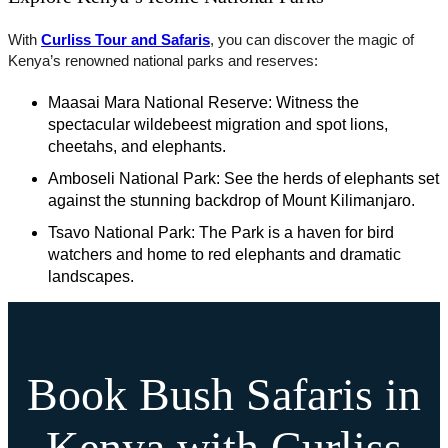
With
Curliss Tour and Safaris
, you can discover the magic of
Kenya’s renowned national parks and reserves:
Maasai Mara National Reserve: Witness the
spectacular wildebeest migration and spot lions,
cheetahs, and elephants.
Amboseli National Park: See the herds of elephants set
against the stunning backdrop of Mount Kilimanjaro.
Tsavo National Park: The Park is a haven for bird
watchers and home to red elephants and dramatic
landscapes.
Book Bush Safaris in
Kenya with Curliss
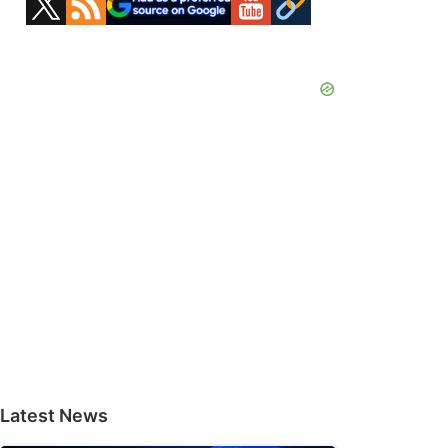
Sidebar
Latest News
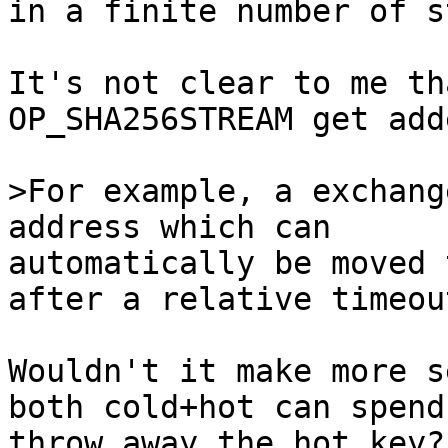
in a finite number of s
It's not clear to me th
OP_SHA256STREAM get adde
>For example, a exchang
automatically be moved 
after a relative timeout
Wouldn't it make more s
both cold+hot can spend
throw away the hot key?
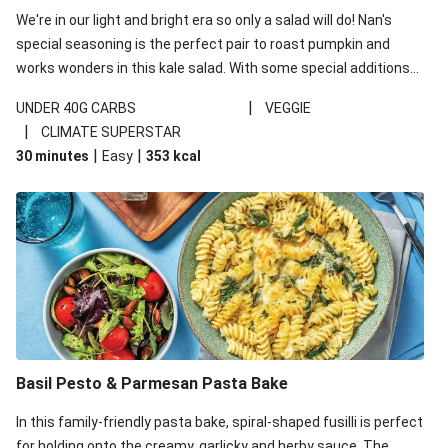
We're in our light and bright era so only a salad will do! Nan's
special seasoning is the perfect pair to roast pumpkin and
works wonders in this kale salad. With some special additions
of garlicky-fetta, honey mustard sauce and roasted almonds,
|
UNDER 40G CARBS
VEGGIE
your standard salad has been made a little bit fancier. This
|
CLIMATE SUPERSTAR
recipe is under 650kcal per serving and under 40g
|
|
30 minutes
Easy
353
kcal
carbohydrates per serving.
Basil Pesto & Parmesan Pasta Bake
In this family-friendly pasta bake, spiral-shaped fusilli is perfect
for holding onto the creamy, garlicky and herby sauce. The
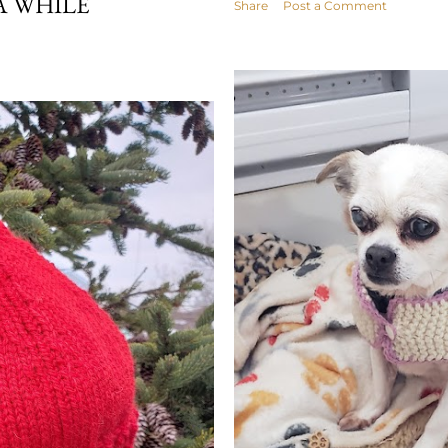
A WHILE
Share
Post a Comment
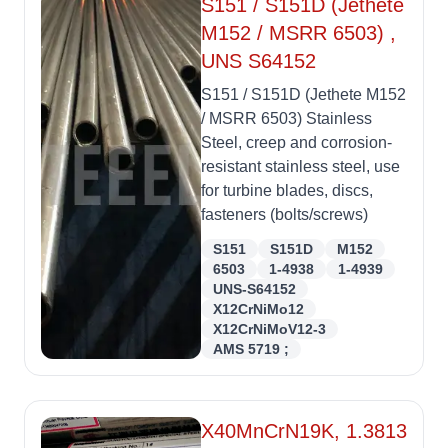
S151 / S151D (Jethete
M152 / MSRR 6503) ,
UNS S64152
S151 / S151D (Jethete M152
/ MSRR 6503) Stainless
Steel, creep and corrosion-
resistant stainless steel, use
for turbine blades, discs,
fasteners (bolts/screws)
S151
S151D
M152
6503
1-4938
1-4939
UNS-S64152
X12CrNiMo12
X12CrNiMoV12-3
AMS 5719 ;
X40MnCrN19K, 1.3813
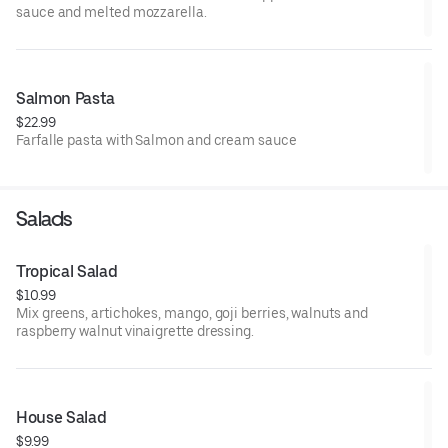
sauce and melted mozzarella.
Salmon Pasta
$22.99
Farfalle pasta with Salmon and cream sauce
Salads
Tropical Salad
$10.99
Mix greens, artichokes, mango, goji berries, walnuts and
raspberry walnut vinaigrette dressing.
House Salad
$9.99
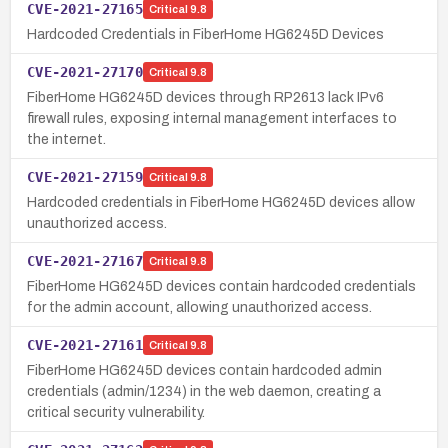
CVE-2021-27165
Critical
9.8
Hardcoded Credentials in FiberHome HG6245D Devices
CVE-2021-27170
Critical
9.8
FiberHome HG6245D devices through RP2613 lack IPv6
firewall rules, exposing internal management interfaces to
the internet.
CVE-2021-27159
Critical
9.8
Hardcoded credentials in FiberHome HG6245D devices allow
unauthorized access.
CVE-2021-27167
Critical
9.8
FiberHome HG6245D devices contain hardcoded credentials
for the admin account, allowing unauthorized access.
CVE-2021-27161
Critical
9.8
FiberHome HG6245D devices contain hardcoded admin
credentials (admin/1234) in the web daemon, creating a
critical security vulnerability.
---
**Aim of the task:**
The lines holding the string "admin" are what is needed from the material above.

**Answer to the problem:**
for the admin account, allowing unauthorized access.
FiberHome HG6245D devices contain hardcoded admin
credentials (admin/1234) in the web daemon, creating a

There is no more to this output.